Door de Covid-19 pandemie had de huizenmarkt het enkele maanden geleden nog erg moeilijk. Dit probleem lijk nu echter volledig van de baan. Een geringe voorraad en de snel stijgende vraag hebben de huizenprijzen overal ter wereld de hoogte in gejaagd, waardoor er bezorgdheid is ontstaan over hoelang deze markt nog kan standhouden.

De Global House Price Index van het Internationaal Monetair Fonds, die de vastgoedmarkt in 57 landen volgt, heeft zijn vorige piek van 2008 overtroffen. Volgens Oxford Economics stijgen de huizenprijzen in grote economieën met meer dan 10% ten opzichte van een jaar geleden.

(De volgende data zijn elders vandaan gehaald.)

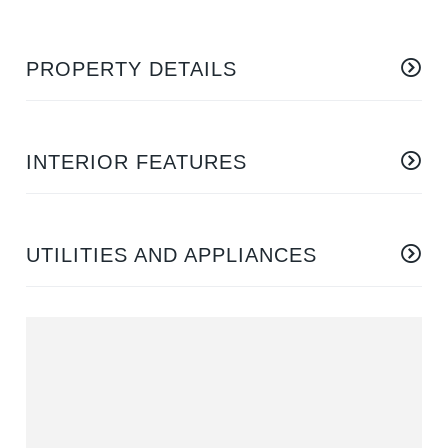
PROPERTY DETAILS
INTERIOR FEATURES
UTILITIES AND APPLIANCES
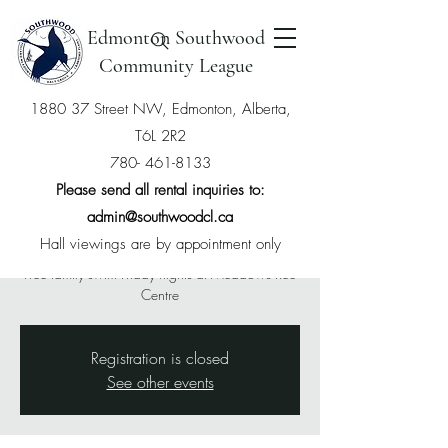
Edmonton Southwood
Community League
1880 37 Street NW, Edmonton, Alberta,
T6L 2R2
Free Swim with
780- 461-8133
Southwood Membership
Please send all rental inquiries to:
admin@southwoodcl.ca
Fri, Apr 25
  |  
The Meadows Community
Recreation Centre
Hall viewings are by appointment only
Free family swim Friday nights at Meadows Rec
Centre
Registration is closed
See other events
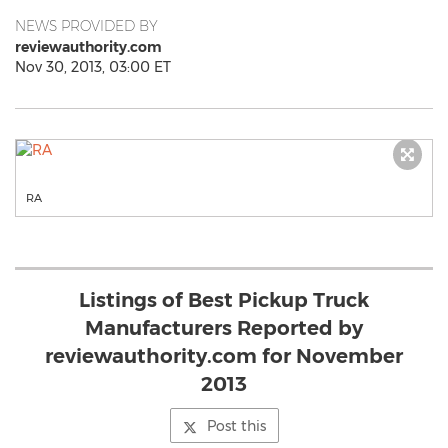
NEWS PROVIDED BY
reviewauthority.com
Nov 30, 2013, 03:00 ET
RA
Listings of Best Pickup Truck
Manufacturers Reported by
reviewauthority.com for November
2013
Post this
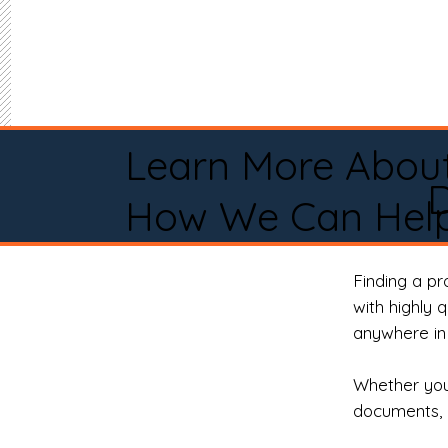
Learn More Abou
How We Can Help
Finding a p
with highly 
anywhere in 
Whether you 
documents, 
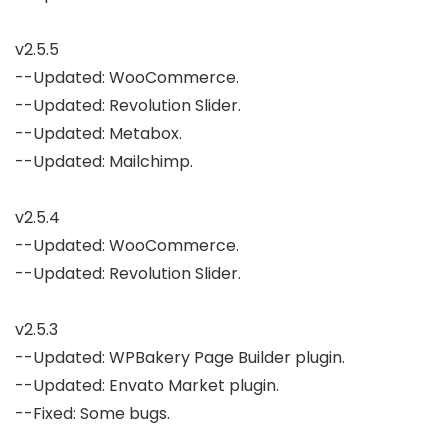
v2.5.5

--Updated: WooCommerce.

--Updated: Revolution Slider.

--Updated: Metabox.

--Updated: Mailchimp.

v2.5.4

--Updated: WooCommerce.

--Updated: Revolution Slider.

v2.5.3

--Updated: WPBakery Page Builder plugin.

--Updated: Envato Market plugin.

--Fixed: Some bugs.
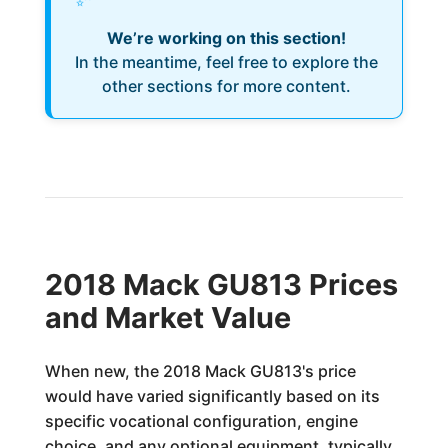
We’re working on this section!
In the meantime, feel free to explore the
other sections for more content.
2018 Mack GU813 Prices
and Market Value
When new, the 2018 Mack GU813's price
would have varied significantly based on its
specific vocational configuration, engine
choice, and any optional equipment, typically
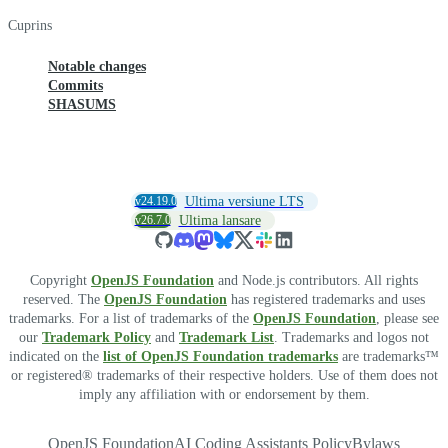
Cuprins
Notable changes
Commits
SHASUMS
v24.19.0
Ultima versiune LTS
v26.7.0
Ultima lansare
Copyright
OpenJS Foundation
and Node.js contributors. All rights
reserved. The
OpenJS Foundation
has registered trademarks and uses
trademarks. For a list of trademarks of the
OpenJS Foundation
, please see
our
Trademark Policy
and
Trademark List
. Trademarks and logos not
indicated on the
list of OpenJS Foundation trademarks
are trademarks™
or registered® trademarks of their respective holders. Use of them does not
imply any affiliation with or endorsement by them.
OpenJS Foundation
AI Coding Assistants Policy
Bylaws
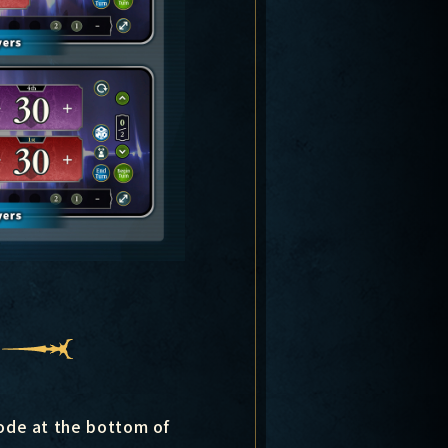
mode at the bottom of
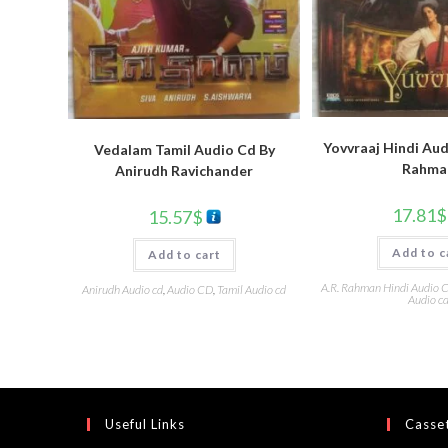
Yovvraaj Hindi Aud
Vedalam Tamil Audio Cd By
Rahma
Anirudh Ravichander
17.81
$
15.57
$
Add to c
Add to cart
A.R. Rahman Hindi Audio 
Anirudh Audio cd
,
Audio CD
,
Tamil Audio cd
Audio c
Useful Links
Casset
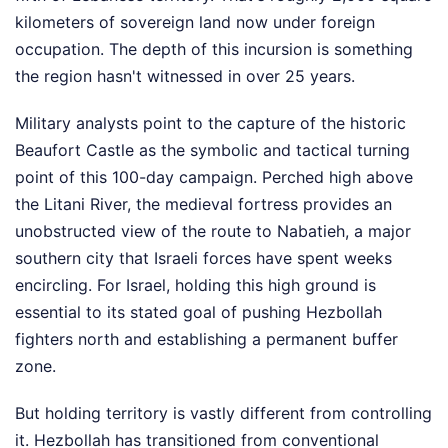
kilometers of sovereign land now under foreign
occupation. The depth of this incursion is something
the region hasn't witnessed in over 25 years.
Military analysts point to the capture of the historic
Beaufort Castle as the symbolic and tactical turning
point of this 100-day campaign. Perched high above
the Litani River, the medieval fortress provides an
unobstructed view of the route to Nabatieh, a major
southern city that Israeli forces have spent weeks
encircling. For Israel, holding this high ground is
essential to its stated goal of pushing Hezbollah
fighters north and establishing a permanent buffer
zone.
But holding territory is vastly different from controlling
it. Hezbollah has transitioned from conventional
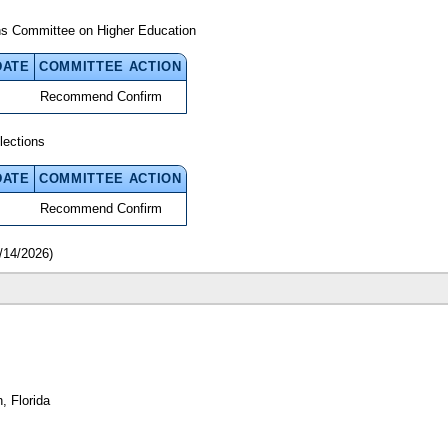
ns Committee on Higher Education
DATE
COMMITTEE ACTION
Recommend Confirm
lections
DATE
COMMITTEE ACTION
Recommend Confirm
/14/2026)
, Florida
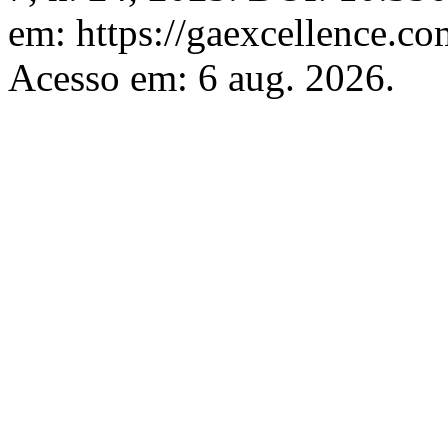
em: https://gaexcellence.co
Acesso em: 6 aug. 2026.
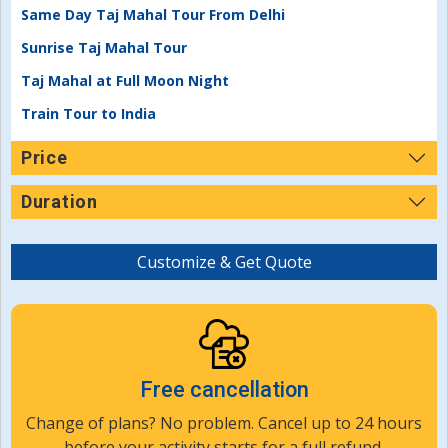
Same Day Taj Mahal Tour From Delhi
Sunrise Taj Mahal Tour
Taj Mahal at Full Moon Night
Train Tour to India
Price
Duration
Customize & Get Quote
Free cancellation
Change of plans? No problem. Cancel up to 24 hours
before your activity starts for a full refund.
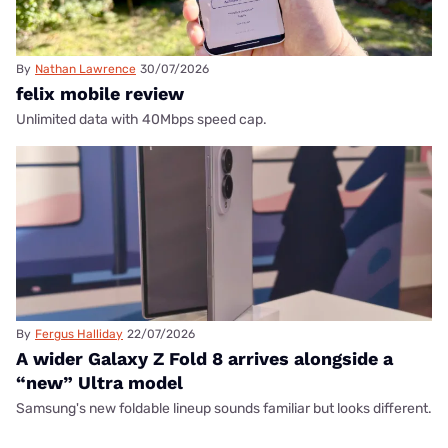
By
Nathan Lawrence
30/07/2026
felix mobile review
Unlimited data with 40Mbps speed cap.
By
Fergus Halliday
22/07/2026
A wider Galaxy Z Fold 8 arrives alongside a
“new” Ultra model
Samsung's new foldable lineup sounds familiar but looks different.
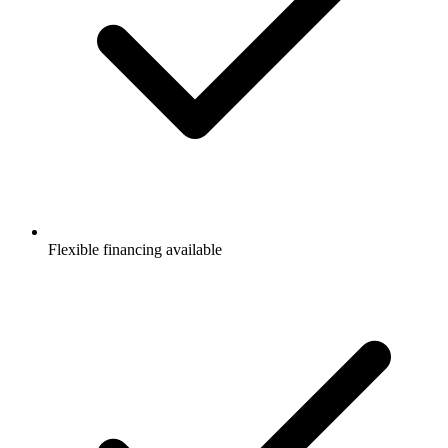
Flexible financing available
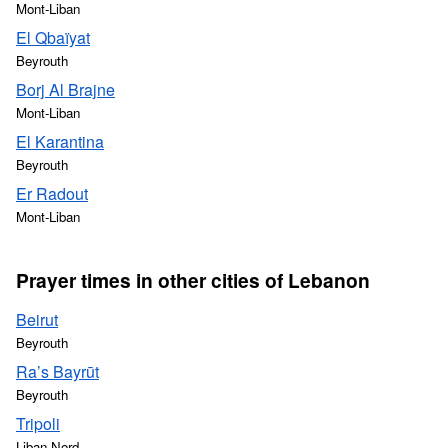
Mont-Liban
El Qbaïyat
Beyrouth
Borj Al Brajne
Mont-Liban
El Karantina
Beyrouth
Er Radout
Mont-Liban
Prayer times in other cities of Lebanon
Beirut
Beyrouth
Ra’s Bayrūt
Beyrouth
Tripoli
Liban-Nord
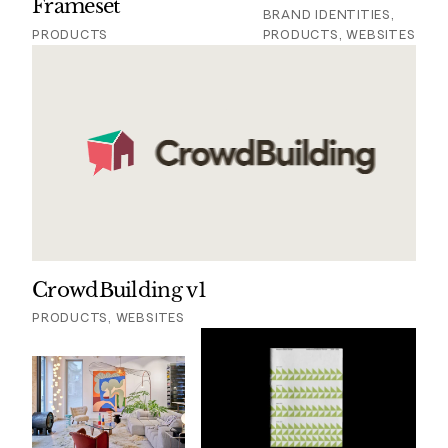
Frameset
BRAND IDENTITIES,
PRODUCTS
PRODUCTS, WEBSITES
CrowdBuilding v1
PRODUCTS, WEBSITES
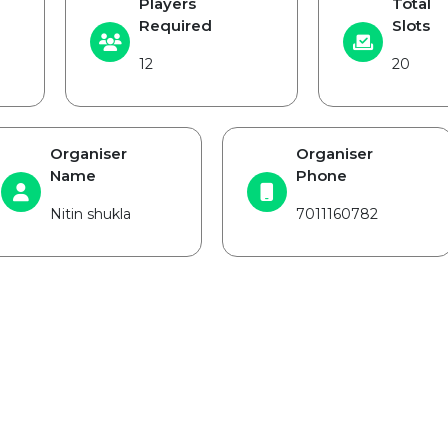
Players
Total
Required
Slots
12
20
Organiser
Organiser
Name
Phone
Nitin shukla
7011160782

Deze waanzin stimuleert aandelen die aan de vastgoedsector zijn blootgesteld. De ETF van iShares die residentieel vastgoed volgt, is in 2021 met 23% gestegen wat een aanzienlijk verschil is ten opzichte van de S&P 500.

Alarmbellen

Intense biedoorlogen, aanbodtekorten voor materialen als hout en het vooruitzicht van hogere rentevoeten dreigen de markt te doen ontsporen. De cijfers over de prestaties van de vastgoedmarkt in mei, waren zwakker dan gedacht.

Bij sommigen gaan daarom reeds alarmbellen rinkelen. Analisten benadrukken echter wel dat de markt gezonder is dan in de aanloop naar de vastgoedcrash in 2008, dankzij de strengere leningsnormen.

Niraj Shah, econoom bij Bloomberg Intelligence, schreef eerder deze week dat de markt voor een belangrijke test komt te staan als de leenkosten gaan stijgen. De Federal Reserve gaf woensdag aan dat het de rente eerder dan verwacht zou kunnen verhogen uit vrees voor een te hoog oplopende inflatie.

Lennar, een huizenbouwer uit Miami, zei echter dat de goede tijden nog niet voorbij zijn. Het bedrijf zei deze week bij de voorstelling van haar resultaten dat de toekomstvooruitzichten nog steeds zeer rooskleurig zijn.